====== Data

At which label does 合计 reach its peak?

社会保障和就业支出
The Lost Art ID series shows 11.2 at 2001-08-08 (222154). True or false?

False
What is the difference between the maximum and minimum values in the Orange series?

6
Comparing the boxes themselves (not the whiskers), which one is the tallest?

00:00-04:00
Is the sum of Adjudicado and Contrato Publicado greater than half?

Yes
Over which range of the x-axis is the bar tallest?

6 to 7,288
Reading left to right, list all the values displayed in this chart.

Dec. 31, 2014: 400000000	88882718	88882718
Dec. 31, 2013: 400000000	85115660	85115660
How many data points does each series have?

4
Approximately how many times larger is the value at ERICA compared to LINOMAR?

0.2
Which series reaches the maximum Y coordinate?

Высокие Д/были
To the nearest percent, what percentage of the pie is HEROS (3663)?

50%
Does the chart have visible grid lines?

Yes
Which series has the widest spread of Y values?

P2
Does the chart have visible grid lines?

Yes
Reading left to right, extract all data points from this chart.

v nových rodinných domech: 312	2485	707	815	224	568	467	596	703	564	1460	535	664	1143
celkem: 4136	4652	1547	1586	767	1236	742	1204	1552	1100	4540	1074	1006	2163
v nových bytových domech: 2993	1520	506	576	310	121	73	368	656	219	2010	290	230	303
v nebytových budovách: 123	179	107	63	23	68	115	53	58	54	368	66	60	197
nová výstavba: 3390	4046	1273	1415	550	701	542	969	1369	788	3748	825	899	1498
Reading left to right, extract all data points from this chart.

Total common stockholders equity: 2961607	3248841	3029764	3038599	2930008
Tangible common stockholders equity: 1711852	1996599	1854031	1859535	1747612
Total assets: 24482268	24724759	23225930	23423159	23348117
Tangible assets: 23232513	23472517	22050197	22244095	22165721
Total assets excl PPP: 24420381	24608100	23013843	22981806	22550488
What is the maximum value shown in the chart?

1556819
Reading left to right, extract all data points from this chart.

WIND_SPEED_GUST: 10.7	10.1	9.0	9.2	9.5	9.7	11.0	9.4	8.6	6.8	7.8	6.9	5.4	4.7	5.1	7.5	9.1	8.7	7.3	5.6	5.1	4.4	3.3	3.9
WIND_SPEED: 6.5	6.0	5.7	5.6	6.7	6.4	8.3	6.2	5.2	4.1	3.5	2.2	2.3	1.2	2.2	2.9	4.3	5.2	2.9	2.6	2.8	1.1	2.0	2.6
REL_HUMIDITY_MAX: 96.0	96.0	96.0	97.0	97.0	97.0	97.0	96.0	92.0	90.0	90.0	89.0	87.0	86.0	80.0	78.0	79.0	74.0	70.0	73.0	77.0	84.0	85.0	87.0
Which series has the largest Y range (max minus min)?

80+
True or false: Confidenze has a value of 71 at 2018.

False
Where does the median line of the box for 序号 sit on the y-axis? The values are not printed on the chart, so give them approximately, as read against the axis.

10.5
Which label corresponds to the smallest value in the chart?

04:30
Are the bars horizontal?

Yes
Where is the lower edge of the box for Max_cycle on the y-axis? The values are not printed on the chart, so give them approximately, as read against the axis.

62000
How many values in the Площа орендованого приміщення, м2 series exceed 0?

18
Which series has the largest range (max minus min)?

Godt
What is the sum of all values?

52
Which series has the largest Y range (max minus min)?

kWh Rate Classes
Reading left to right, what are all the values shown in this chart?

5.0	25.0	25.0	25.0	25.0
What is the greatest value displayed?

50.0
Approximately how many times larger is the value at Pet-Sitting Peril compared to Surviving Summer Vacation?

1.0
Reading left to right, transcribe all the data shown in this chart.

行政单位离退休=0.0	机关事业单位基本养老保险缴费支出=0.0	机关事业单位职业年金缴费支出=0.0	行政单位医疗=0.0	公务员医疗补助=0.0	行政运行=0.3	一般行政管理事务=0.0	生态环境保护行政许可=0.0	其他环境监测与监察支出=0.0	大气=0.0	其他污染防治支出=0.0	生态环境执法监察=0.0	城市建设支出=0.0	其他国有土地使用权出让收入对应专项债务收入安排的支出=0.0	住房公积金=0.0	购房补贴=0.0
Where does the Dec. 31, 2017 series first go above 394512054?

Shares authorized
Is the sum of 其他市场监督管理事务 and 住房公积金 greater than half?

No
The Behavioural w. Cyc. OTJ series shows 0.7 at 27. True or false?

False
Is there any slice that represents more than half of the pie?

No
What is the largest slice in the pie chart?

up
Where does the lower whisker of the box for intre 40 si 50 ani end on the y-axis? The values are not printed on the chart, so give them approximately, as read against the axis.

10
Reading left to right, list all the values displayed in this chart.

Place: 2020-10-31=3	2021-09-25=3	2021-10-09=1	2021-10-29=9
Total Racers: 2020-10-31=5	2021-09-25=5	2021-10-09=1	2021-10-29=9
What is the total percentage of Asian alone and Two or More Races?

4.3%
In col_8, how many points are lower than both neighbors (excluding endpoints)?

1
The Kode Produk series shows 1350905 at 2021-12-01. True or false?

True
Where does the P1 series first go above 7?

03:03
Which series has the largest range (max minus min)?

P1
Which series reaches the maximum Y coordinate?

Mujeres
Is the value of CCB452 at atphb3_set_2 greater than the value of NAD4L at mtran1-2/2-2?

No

============

What the task asks:
How many lines of the records above contain the string "tallest"? Reply with the number only.

Answer to the exercise:
2